Many Dominicans can cook food rivaling NYC restaurants on not much more than a hot plate and an open flame. Service time varies in between restaurants and in between different nights. Often the same restaurant will be very slow one night (coincedentally when the expatriate boss in not around) and excellent the next.
Presidentes both grande and pequena once virtually the sole choice besides rum drinks (due to the policy of the beer company providing refrigerators on loan) are now being challenged by Brahma another local beer as well as Quilmes (an Argentinine beer). Several of the bars now stock European and American beers at a premium price. Brugal the local rum will be placed in your rum drinks unless you have the savy to ask for the Barcelo (another local rum which is of far superior quality.) Mixed drinks tend to be rum based and cost more than beer but "when in Rome." Many of the restaurants and bars have a happy hour from 4-7PM which is often 2-1 drinks.
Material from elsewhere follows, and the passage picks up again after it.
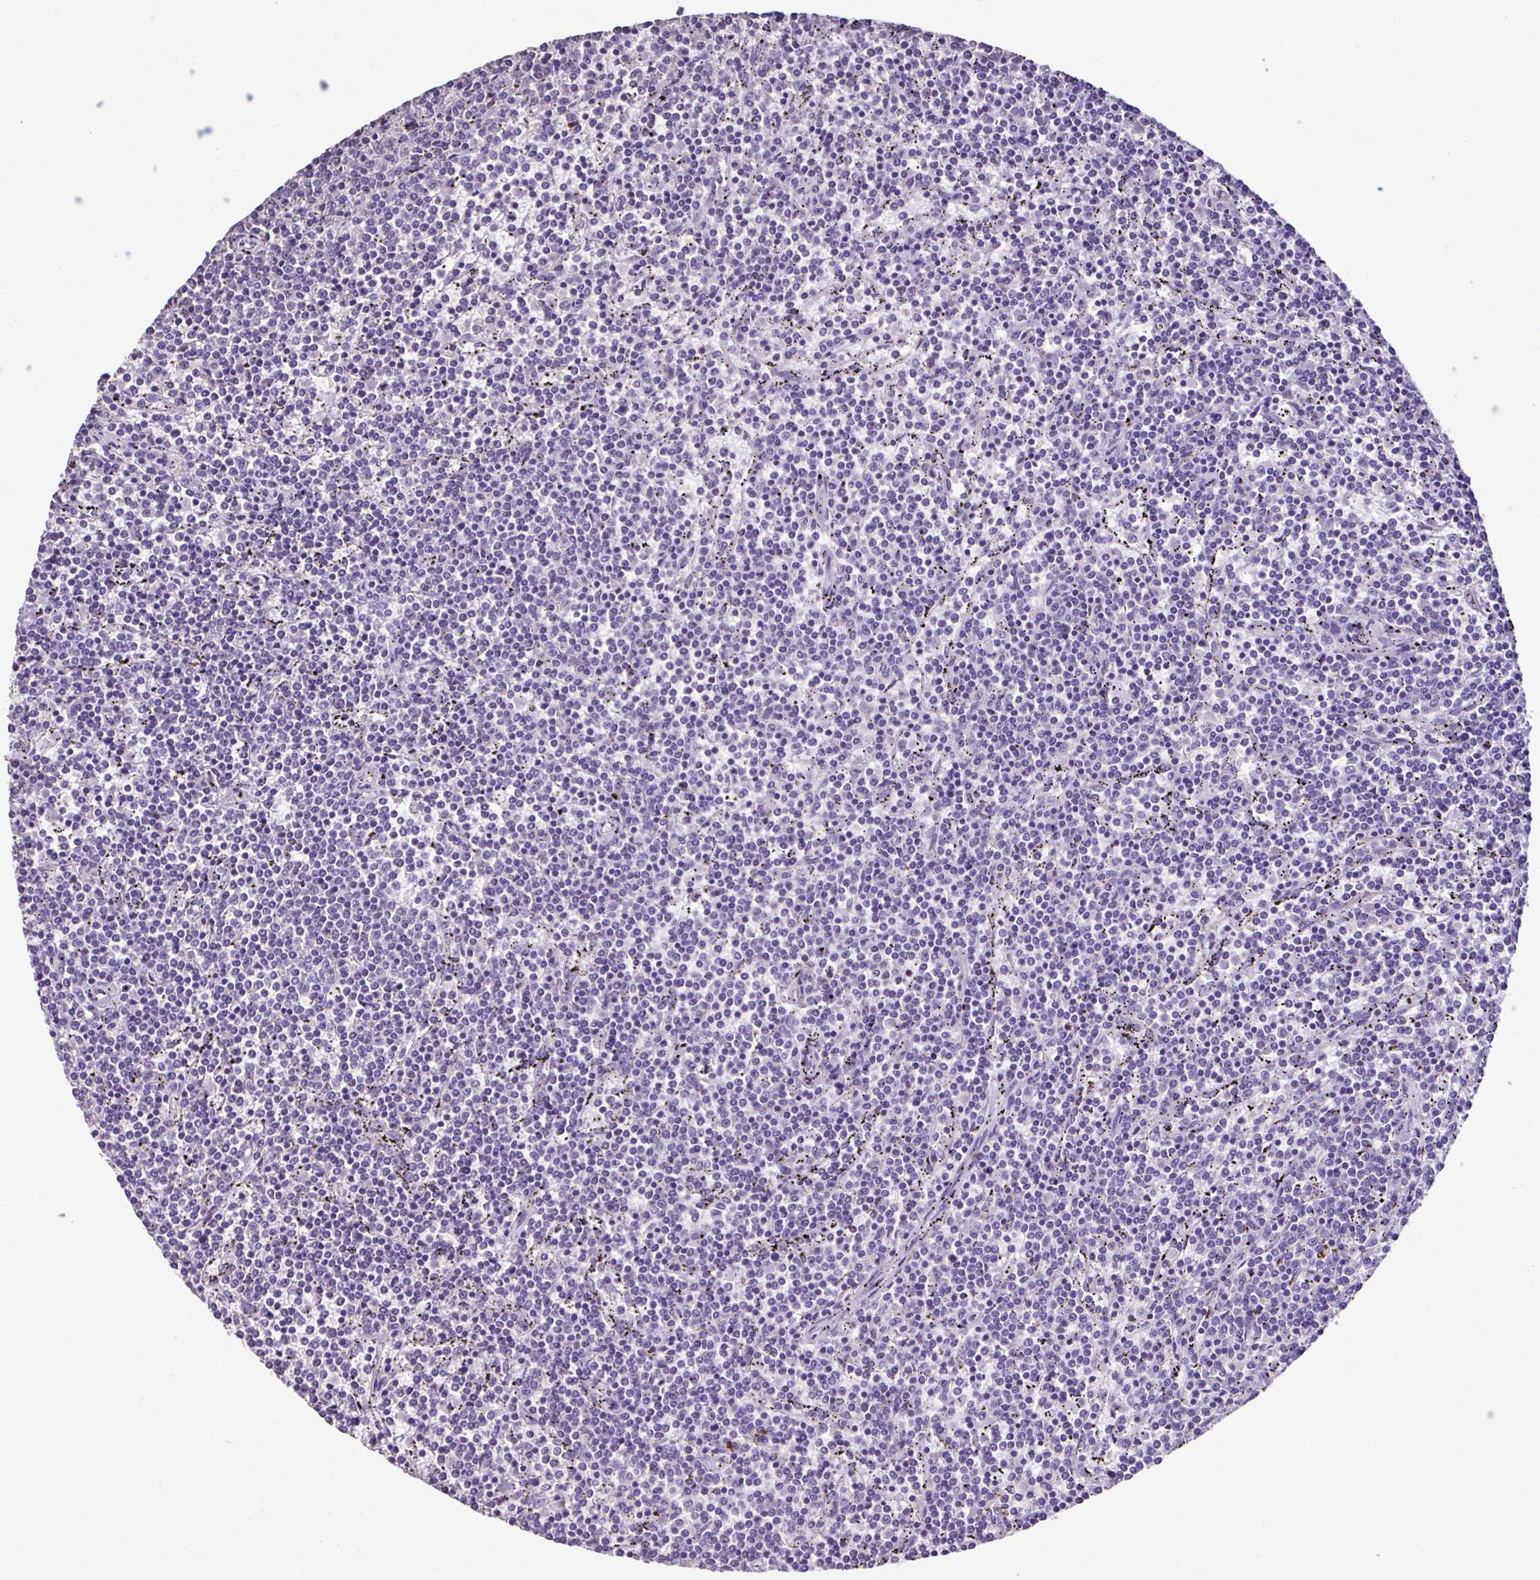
{"staining": {"intensity": "negative", "quantity": "none", "location": "none"}, "tissue": "lymphoma", "cell_type": "Tumor cells", "image_type": "cancer", "snomed": [{"axis": "morphology", "description": "Malignant lymphoma, non-Hodgkin's type, Low grade"}, {"axis": "topography", "description": "Spleen"}], "caption": "This photomicrograph is of low-grade malignant lymphoma, non-Hodgkin's type stained with immunohistochemistry to label a protein in brown with the nuclei are counter-stained blue. There is no staining in tumor cells.", "gene": "PLA2G4E", "patient": {"sex": "female", "age": 50}}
On the beach, there is an endless array of restaurants (along with the souvenir shops stuffed with the same goods)which serve drinks and each small swath of beach has a different person who provides concierge service for a modest fee ($0.30 USD per drink). As one leaves the beach there are a number of expatriate bars and restaurants clustered towards the end of Pedro Clisante closest to the beach. The Checkpoint Pub is popular during the Day. The Brittania restaurant has an excellent Happy Hour and Rudy's has a weekly Karaoke night. There is a substantive international community who frequents these establishments which lends a cosmopolitan feel to this end of Town. As one heads away from this expatriate area, Pedro Clisante is dominated by discos and bar which are companionship friendly. This end of town rather than being reminiscent of San Sebastian in Spain harkens to the nightlife of Manila. The Club Classico is the fountainhead of Sosua nightlife with the burgeoning Sosua Life just a few blocks away. Sosua is a friendly Town, prices and ambiance vary greatly within the Town.